Set every record down again exactly. Do not carry over the pictures.
:: Recorded information
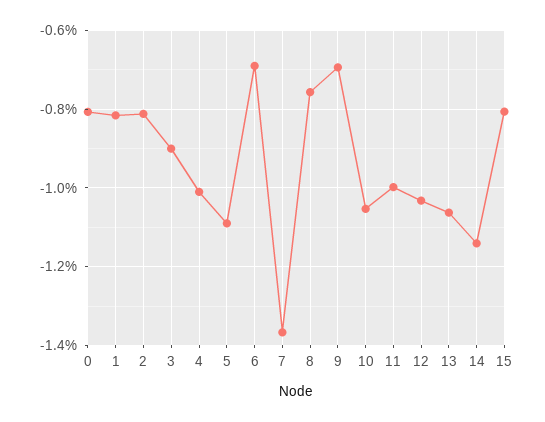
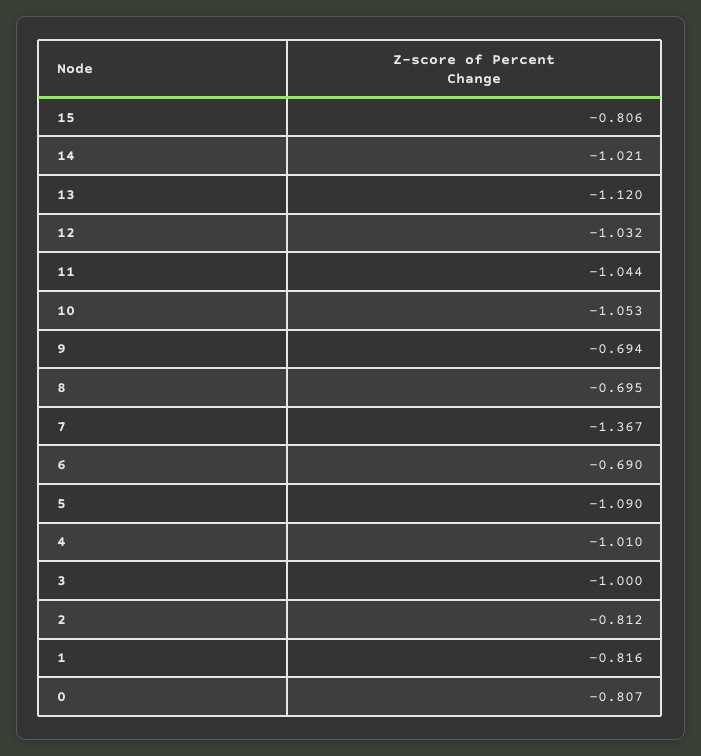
3: -0.9 -> -1
8: -0.76 -> -0.695
11: -1 -> -1.044
13: -1.06 -> -1.12
14: -1.14 -> -1.021

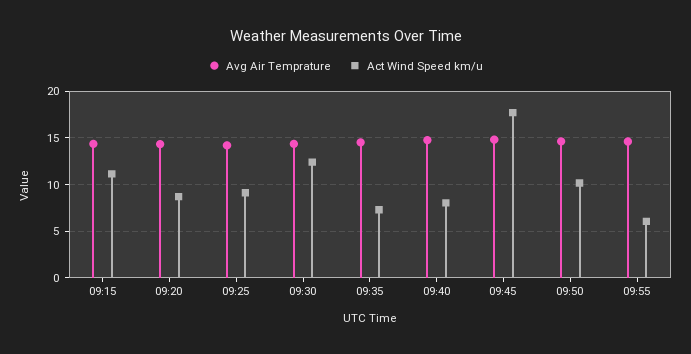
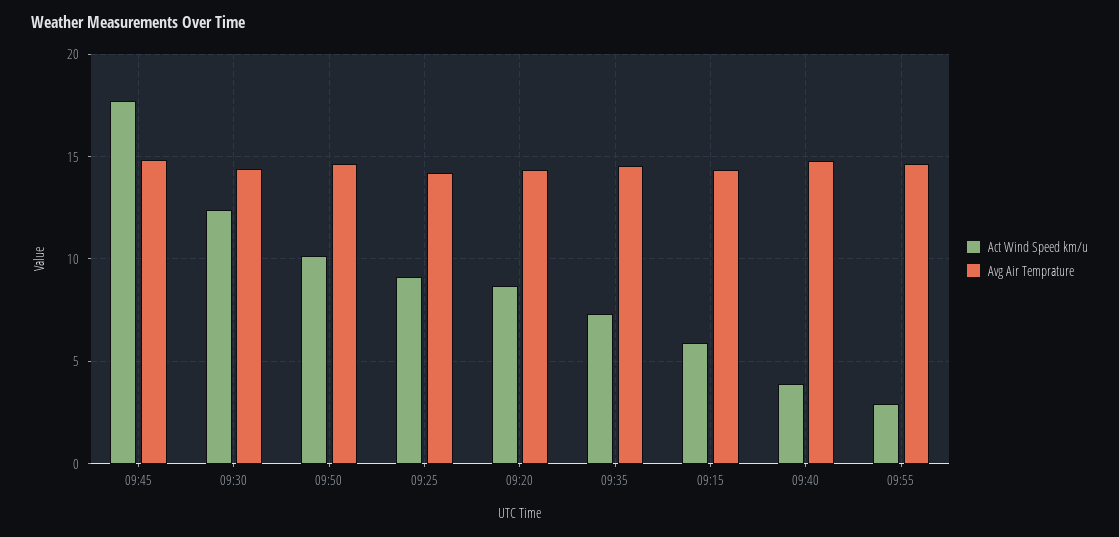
Act Wind Speed km/u, 09:15: 11 -> 6
Act Wind Speed km/u, 09:40: 8 -> 4
Act Wind Speed km/u, 09:55: 6 -> 3

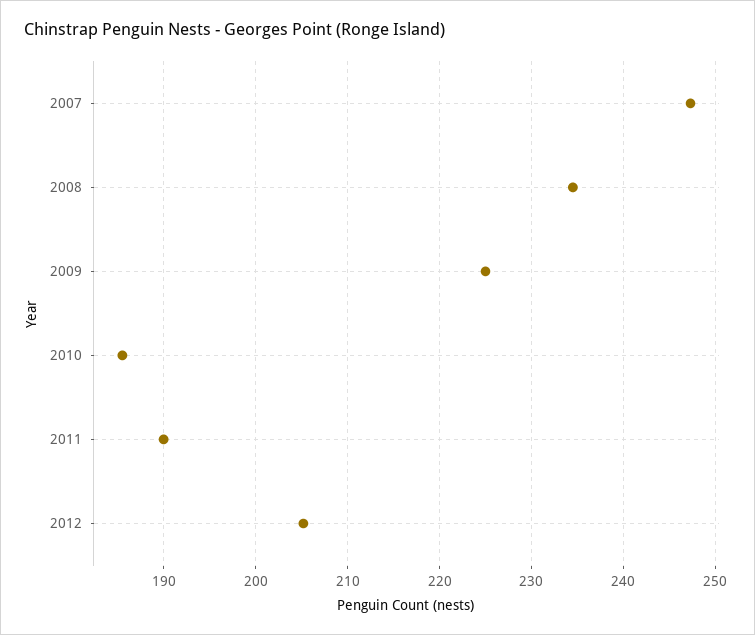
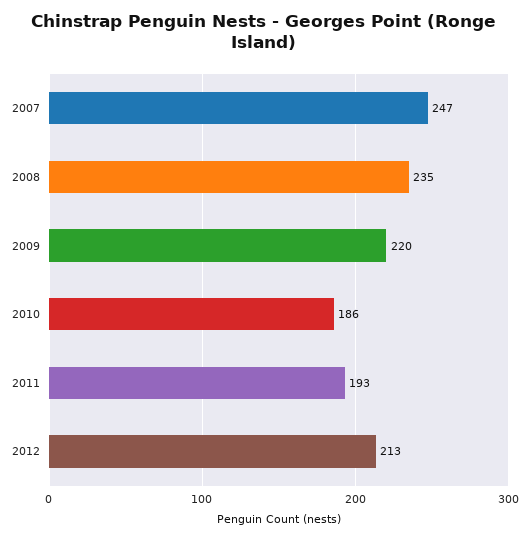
2009: 225 -> 220
2011: 190 -> 193
2012: 205 -> 213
::::
Reply:
3: -0.9 -> -1
8: -0.76 -> -0.695
11: -1 -> -1.044
13: -1.06 -> -1.12
14: -1.14 -> -1.021

Act Wind Speed km/u, 09:15: 11 -> 6
Act Wind Speed km/u, 09:40: 8 -> 4
Act Wind Speed km/u, 09:55: 6 -> 3

2009: 225 -> 220
2011: 190 -> 193
2012: 205 -> 213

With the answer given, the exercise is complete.